Try it.
The data below is to be repeated in full, exactly as given.
Start of Block
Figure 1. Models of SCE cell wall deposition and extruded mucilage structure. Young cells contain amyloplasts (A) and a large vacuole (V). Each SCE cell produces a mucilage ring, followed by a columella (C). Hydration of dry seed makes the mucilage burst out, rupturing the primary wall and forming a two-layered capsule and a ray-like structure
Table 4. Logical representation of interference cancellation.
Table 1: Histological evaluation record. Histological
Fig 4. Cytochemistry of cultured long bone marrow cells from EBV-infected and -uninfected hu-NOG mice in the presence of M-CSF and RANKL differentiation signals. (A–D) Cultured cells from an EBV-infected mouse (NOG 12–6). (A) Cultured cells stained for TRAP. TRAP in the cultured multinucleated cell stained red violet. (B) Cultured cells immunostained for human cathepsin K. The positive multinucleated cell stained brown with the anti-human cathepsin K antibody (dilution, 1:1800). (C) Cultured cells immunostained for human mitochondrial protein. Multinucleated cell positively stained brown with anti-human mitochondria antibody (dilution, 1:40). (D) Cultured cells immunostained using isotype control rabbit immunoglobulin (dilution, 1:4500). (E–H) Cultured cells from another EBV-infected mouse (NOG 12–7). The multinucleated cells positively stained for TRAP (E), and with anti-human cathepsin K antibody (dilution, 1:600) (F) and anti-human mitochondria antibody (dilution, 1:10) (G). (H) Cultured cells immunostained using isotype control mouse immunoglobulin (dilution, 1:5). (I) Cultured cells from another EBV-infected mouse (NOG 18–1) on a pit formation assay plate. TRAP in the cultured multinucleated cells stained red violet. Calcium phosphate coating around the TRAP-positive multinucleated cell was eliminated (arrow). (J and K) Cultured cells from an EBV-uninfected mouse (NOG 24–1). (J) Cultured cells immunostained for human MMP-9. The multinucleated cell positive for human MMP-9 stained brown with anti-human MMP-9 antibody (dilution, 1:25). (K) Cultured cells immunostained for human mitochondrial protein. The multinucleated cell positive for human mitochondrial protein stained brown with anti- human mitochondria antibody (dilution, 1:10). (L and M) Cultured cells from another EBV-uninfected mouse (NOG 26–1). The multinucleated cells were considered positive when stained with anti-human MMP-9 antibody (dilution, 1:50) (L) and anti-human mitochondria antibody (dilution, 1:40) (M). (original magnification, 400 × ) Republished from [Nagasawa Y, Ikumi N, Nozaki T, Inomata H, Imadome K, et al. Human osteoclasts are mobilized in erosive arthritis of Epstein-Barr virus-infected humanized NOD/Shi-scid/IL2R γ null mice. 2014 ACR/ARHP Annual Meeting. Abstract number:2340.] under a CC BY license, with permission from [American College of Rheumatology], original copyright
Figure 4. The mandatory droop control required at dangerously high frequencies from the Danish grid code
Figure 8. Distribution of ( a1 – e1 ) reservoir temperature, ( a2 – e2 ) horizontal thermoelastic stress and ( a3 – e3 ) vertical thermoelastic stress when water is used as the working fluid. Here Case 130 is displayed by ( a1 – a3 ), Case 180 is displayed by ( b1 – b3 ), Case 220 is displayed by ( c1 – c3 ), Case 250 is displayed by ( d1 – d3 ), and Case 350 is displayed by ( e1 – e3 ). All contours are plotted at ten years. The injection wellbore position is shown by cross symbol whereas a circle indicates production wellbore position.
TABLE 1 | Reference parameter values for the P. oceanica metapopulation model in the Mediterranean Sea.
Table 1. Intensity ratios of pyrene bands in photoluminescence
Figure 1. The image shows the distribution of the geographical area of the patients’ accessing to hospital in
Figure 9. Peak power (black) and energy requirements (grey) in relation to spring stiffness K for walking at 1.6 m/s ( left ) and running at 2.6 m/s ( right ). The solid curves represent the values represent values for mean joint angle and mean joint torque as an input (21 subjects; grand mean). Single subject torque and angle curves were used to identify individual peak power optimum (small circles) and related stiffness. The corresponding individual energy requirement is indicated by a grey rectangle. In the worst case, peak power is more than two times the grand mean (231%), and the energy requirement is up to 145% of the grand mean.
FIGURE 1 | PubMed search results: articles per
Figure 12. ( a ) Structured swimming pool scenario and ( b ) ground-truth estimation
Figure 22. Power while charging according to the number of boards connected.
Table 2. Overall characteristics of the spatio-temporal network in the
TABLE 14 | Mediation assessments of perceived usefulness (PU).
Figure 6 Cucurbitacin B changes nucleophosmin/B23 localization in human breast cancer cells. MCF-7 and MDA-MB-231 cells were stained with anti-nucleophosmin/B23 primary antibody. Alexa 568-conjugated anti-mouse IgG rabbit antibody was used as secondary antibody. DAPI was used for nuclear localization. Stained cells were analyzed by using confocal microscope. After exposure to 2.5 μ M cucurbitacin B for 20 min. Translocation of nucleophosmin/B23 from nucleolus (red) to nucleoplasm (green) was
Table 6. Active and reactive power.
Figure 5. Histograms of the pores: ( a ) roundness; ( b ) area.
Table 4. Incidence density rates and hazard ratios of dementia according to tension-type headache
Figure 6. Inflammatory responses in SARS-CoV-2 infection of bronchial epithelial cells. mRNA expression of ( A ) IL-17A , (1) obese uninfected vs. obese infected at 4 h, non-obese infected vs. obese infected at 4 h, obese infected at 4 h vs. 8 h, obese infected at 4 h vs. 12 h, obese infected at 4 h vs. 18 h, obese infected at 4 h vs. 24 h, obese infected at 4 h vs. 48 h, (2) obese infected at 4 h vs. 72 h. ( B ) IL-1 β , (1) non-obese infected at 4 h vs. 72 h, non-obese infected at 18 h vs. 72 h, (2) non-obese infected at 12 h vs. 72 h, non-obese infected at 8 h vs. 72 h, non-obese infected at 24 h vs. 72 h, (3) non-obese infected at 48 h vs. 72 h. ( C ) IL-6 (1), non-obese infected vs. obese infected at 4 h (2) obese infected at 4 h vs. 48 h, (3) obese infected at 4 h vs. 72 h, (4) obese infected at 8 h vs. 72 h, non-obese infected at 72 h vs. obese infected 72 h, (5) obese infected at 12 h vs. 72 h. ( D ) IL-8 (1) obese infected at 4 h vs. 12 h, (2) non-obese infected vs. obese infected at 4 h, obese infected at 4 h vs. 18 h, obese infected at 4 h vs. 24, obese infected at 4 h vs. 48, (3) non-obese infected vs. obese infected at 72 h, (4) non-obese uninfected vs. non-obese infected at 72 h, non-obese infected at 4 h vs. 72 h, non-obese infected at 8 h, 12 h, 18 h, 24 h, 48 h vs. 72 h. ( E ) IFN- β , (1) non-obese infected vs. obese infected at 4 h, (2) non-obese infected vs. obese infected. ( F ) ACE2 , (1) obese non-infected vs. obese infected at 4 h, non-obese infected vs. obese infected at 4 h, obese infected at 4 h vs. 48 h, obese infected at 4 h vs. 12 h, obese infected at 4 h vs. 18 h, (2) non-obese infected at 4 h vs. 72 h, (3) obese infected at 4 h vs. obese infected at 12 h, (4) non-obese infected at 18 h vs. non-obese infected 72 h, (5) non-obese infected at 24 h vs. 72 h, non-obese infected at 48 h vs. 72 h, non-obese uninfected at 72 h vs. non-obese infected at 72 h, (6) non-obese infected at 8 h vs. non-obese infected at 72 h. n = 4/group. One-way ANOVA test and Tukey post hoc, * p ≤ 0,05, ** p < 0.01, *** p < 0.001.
End of Block
Response area.
Figure 1. Models of SCE cell wall deposition and extruded mucilage structure. Young cells contain amyloplasts (A) and a large vacuole (V). Each SCE cell produces a mucilage ring, followed by a columella (C). Hydration of dry seed makes the mucilage burst out, rupturing the primary wall and forming a two-layered capsule and a ray-like structure
Table 4. Logical representation of interference cancellation.
Table 1: Histological evaluation record. Histological
Fig 4. Cytochemistry of cultured long bone marrow cells from EBV-infected and -uninfected hu-NOG mice in the presence of M-CSF and RANKL differentiation signals. (A–D) Cultured cells from an EBV-infected mouse (NOG 12–6). (A) Cultured cells stained for TRAP. TRAP in the cultured multinucleated cell stained red violet. (B) Cultured cells immunostained for human cathepsin K. The positive multinucleated cell stained brown with the anti-human cathepsin K antibody (dilution, 1:1800). (C) Cultured cells immunostained for human mitochondrial protein. Multinucleated cell positively stained brown with anti-human mitochondria antibody (dilution, 1:40). (D) Cultured cells immunostained using isotype control rabbit immunoglobulin (dilution, 1:4500). (E–H) Cultured cells from another EBV-infected mouse (NOG 12–7). The multinucleated cells positively stained for TRAP (E), and with anti-human cathepsin K antibody (dilution, 1:600) (F) and anti-human mitochondria antibody (dilution, 1:10) (G). (H) Cultured cells immunostained using isotype control mouse immunoglobulin (dilution, 1:5). (I) Cultured cells from another EBV-infected mouse (NOG 18–1) on a pit formation assay plate. TRAP in the cultured multinucleated cells stained red violet. Calcium phosphate coating around the TRAP-positive multinucleated cell was eliminated (arrow). (J and K) Cultured cells from an EBV-uninfected mouse (NOG 24–1). (J) Cultured cells immunostained for human MMP-9. The multinucleated cell positive for human MMP-9 stained brown with anti-human MMP-9 antibody (dilution, 1:25). (K) Cultured cells immunostained for human mitochondrial protein. The multinucleated cell positive for human mitochondrial protein stained brown with anti- human mitochondria antibody (dilution, 1:10). (L and M) Cultured cells from another EBV-uninfected mouse (NOG 26–1). The multinucleated cells were considered positive when stained with anti-human MMP-9 antibody (dilution, 1:50) (L) and anti-human mitochondria antibody (dilution, 1:40) (M). (original magnification, 400 × ) Republished from [Nagasawa Y, Ikumi N, Nozaki T, Inomata H, Imadome K, et al. Human osteoclasts are mobilized in erosive arthritis of Epstein-Barr virus-infected humanized NOD/Shi-scid/IL2R γ null mice. 2014 ACR/ARHP Annual Meeting. Abstract number:2340.] under a CC BY license, with permission from [American College of Rheumatology], original copyright
Figure 4. The mandatory droop control required at dangerously high frequencies from the Danish grid code
Figure 8. Distribution of ( a1 – e1 ) reservoir temperature, ( a2 – e2 ) horizontal thermoelastic stress and ( a3 – e3 ) vertical thermoelastic stress when water is used as the working fluid. Here Case 130 is displayed by ( a1 – a3 ), Case 180 is displayed by ( b1 – b3 ), Case 220 is displayed by ( c1 – c3 ), Case 250 is displayed by ( d1 – d3 ), and Case 350 is displayed by ( e1 – e3 ). All contours are plotted at ten years. The injection wellbore position is shown by cross symbol whereas a circle indicates production wellbore position.
TABLE 1 | Reference parameter values for the P. oceanica metapopulation model in the Mediterranean Sea.
Table 1. Intensity ratios of pyrene bands in photoluminescence
Figure 1. The image shows the distribution of the geographical area of the patients’ accessing to hospital in
Figure 9. Peak power (black) and energy requirements (grey) in relation to spring stiffness K for walking at 1.6 m/s ( left ) and running at 2.6 m/s ( right ). The solid curves represent the values represent values for mean joint angle and mean joint torque as an input (21 subjects; grand mean). Single subject torque and angle curves were used to identify individual peak power optimum (small circles) and related stiffness. The corresponding individual energy requirement is indicated by a grey rectangle. In the worst case, peak power is more than two times the grand mean (231%), and the energy requirement is up to 145% of the grand mean.
FIGURE 1 | PubMed search results: articles per
Figure 12. ( a ) Structured swimming pool scenario and ( b ) ground-truth estimation
Figure 22. Power while charging according to the number of boards connected.
Table 2. Overall characteristics of the spatio-temporal network in the
TABLE 14 | Mediation assessments of perceived usefulness (PU).
Figure 6 Cucurbitacin B changes nucleophosmin/B23 localization in human breast cancer cells. MCF-7 and MDA-MB-231 cells were stained with anti-nucleophosmin/B23 primary antibody. Alexa 568-conjugated anti-mouse IgG rabbit antibody was used as secondary antibody. DAPI was used for nuclear localization. Stained cells were analyzed by using confocal microscope. After exposure to 2.5 μ M cucurbitacin B for 20 min. Translocation of nucleophosmin/B23 from nucleolus (red) to nucleoplasm (green) was
Table 6. Active and reactive power.
Figure 5. Histograms of the pores: ( a ) roundness; ( b ) area.
Table 4. Incidence density rates and hazard ratios of dementia according to tension-type headache
Figure 6. Inflammatory responses in SARS-CoV-2 infection of bronchial epithelial cells. mRNA expression of ( A ) IL-17A , (1) obese uninfected vs. obese infected at 4 h, non-obese infected vs. obese infected at 4 h, obese infected at 4 h vs. 8 h, obese infected at 4 h vs. 12 h, obese infected at 4 h vs. 18 h, obese infected at 4 h vs. 24 h, obese infected at 4 h vs. 48 h, (2) obese infected at 4 h vs. 72 h. ( B ) IL-1 β , (1) non-obese infected at 4 h vs. 72 h, non-obese infected at 18 h vs. 72 h, (2) non-obese infected at 12 h vs. 72 h, non-obese infected at 8 h vs. 72 h, non-obese infected at 24 h vs. 72 h, (3) non-obese infected at 48 h vs. 72 h. ( C ) IL-6 (1), non-obese infected vs. obese infected at 4 h (2) obese infected at 4 h vs. 48 h, (3) obese infected at 4 h vs. 72 h, (4) obese infected at 8 h vs. 72 h, non-obese infected at 72 h vs. obese infected 72 h, (5) obese infected at 12 h vs. 72 h. ( D ) IL-8 (1) obese infected at 4 h vs. 12 h, (2) non-obese infected vs. obese infected at 4 h, obese infected at 4 h vs. 18 h, obese infected at 4 h vs. 24, obese infected at 4 h vs. 48, (3) non-obese infected vs. obese infected at 72 h, (4) non-obese uninfected vs. non-obese infected at 72 h, non-obese infected at 4 h vs. 72 h, non-obese infected at 8 h, 12 h, 18 h, 24 h, 48 h vs. 72 h. ( E ) IFN- β , (1) non-obese infected vs. obese infected at 4 h, (2) non-obese infected vs. obese infected. ( F ) ACE2 , (1) obese non-infected vs. obese infected at 4 h, non-obese infected vs. obese infected at 4 h, obese infected at 4 h vs. 48 h, obese infected at 4 h vs. 12 h, obese infected at 4 h vs. 18 h, (2) non-obese infected at 4 h vs. 72 h, (3) obese infected at 4 h vs. obese infected at 12 h, (4) non-obese infected at 18 h vs. non-obese infected 72 h, (5) non-obese infected at 24 h vs. 72 h, non-obese infected at 48 h vs. 72 h, non-obese uninfected at 72 h vs. non-obese infected at 72 h, (6) non-obese infected at 8 h vs. non-obese infected at 72 h. n = 4/group. One-way ANOVA test and Tukey post hoc, * p ≤ 0,05, ** p < 0.01, *** p < 0.001.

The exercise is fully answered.